Using double precision means a little more memory but since this is only transforms (15 values in the current Transform object), we're talking about 60 more bytes or so per Transform in your scene graph -- probably not a deal breaker.

The other perhaps more legitimate question is performance. As I understand it, floating point calculations on a modern CPU (Pentium or higher) are done at 80bits or more regardless of using Java's 64bit double or 32 bit float. Where speed enters the picture then is how many math primitives you can fit into cache or RAM. The question is whether that matters much with today's current cache and RAM sizes? Will you have tens of thousands of different matrices you are needing to multiply out in fast succession? Sure it is possible.

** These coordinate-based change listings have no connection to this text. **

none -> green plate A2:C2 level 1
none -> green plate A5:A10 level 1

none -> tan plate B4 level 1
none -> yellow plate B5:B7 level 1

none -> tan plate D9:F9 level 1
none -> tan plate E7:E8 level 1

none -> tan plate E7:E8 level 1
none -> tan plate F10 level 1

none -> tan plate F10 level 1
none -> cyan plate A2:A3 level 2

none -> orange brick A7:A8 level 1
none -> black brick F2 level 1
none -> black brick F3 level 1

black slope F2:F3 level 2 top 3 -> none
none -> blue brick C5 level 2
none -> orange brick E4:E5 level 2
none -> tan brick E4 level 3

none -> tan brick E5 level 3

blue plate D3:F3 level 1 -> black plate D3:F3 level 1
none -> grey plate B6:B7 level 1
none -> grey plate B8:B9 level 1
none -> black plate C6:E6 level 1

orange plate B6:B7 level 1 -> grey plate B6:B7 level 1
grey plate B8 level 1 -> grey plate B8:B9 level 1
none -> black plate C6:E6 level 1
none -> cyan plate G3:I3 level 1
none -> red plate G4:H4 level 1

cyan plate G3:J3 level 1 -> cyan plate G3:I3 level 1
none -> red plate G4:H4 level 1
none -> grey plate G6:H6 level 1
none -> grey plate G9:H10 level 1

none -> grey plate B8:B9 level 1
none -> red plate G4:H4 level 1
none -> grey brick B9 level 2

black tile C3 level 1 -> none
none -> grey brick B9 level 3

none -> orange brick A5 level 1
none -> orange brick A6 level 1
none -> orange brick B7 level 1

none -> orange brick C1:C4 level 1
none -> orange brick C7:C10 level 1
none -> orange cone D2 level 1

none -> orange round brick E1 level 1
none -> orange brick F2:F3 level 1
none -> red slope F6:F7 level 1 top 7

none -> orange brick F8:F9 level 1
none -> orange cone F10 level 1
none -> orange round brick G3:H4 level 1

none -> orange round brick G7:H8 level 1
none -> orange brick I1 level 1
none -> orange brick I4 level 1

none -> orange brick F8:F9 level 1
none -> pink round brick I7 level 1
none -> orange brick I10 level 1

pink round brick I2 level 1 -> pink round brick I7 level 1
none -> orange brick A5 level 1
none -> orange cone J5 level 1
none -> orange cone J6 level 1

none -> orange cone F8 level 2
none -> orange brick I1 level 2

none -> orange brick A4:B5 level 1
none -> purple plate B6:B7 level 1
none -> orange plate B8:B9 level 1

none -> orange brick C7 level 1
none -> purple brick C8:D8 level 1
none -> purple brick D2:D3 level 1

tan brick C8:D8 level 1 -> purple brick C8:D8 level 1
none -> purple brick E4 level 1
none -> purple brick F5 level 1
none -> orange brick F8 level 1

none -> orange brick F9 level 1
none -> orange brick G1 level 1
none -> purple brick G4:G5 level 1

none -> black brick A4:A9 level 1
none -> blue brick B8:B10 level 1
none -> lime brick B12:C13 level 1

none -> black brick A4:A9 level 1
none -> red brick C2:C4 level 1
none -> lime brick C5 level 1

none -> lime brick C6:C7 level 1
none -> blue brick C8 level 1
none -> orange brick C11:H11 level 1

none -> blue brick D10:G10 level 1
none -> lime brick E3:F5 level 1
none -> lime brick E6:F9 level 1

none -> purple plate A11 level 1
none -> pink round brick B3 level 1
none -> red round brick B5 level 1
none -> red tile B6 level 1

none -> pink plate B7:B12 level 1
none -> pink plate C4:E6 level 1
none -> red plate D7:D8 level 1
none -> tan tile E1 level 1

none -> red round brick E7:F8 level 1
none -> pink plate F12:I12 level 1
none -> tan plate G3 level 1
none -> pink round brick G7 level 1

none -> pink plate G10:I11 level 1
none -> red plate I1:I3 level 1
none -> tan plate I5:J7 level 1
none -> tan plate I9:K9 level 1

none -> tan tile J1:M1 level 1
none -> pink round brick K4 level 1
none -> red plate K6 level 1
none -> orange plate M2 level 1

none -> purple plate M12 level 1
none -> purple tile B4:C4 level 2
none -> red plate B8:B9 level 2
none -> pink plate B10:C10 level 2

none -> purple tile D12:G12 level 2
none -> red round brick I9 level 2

So all of that said, we are interested in a single primitive type for now largely because we'd like to avoid duplicating our efforts across multiple versions of each math class - we just don't have time for premature optimization. Adding support for less precise math is something that is largely an exercise in copying and search and replace.

On the subject of immutability, we've taken a rather simplistic approach that "works". Basically we're using a final boolean mutable field and hiding other member fields behind accessor methods that check for immutability. Nothing fancy, and a new better way may come as a collaborative community starts participating.

2 comments:

Irrisor said...

Hi Renanse,

do you compute the transforms with double precision on the video card? If yes, did you have a chance to test the precision of different cards? Is a java-fallback for computing transformations necessary?

Best regards,
Irrisor

Renanse said...

Good question. We send the spatial and camera transforms to the card as a precomputed 4x4 double precision matrix. The card may chop that down to something less precise from there, but it will have been as accurate as it's going to get at that point.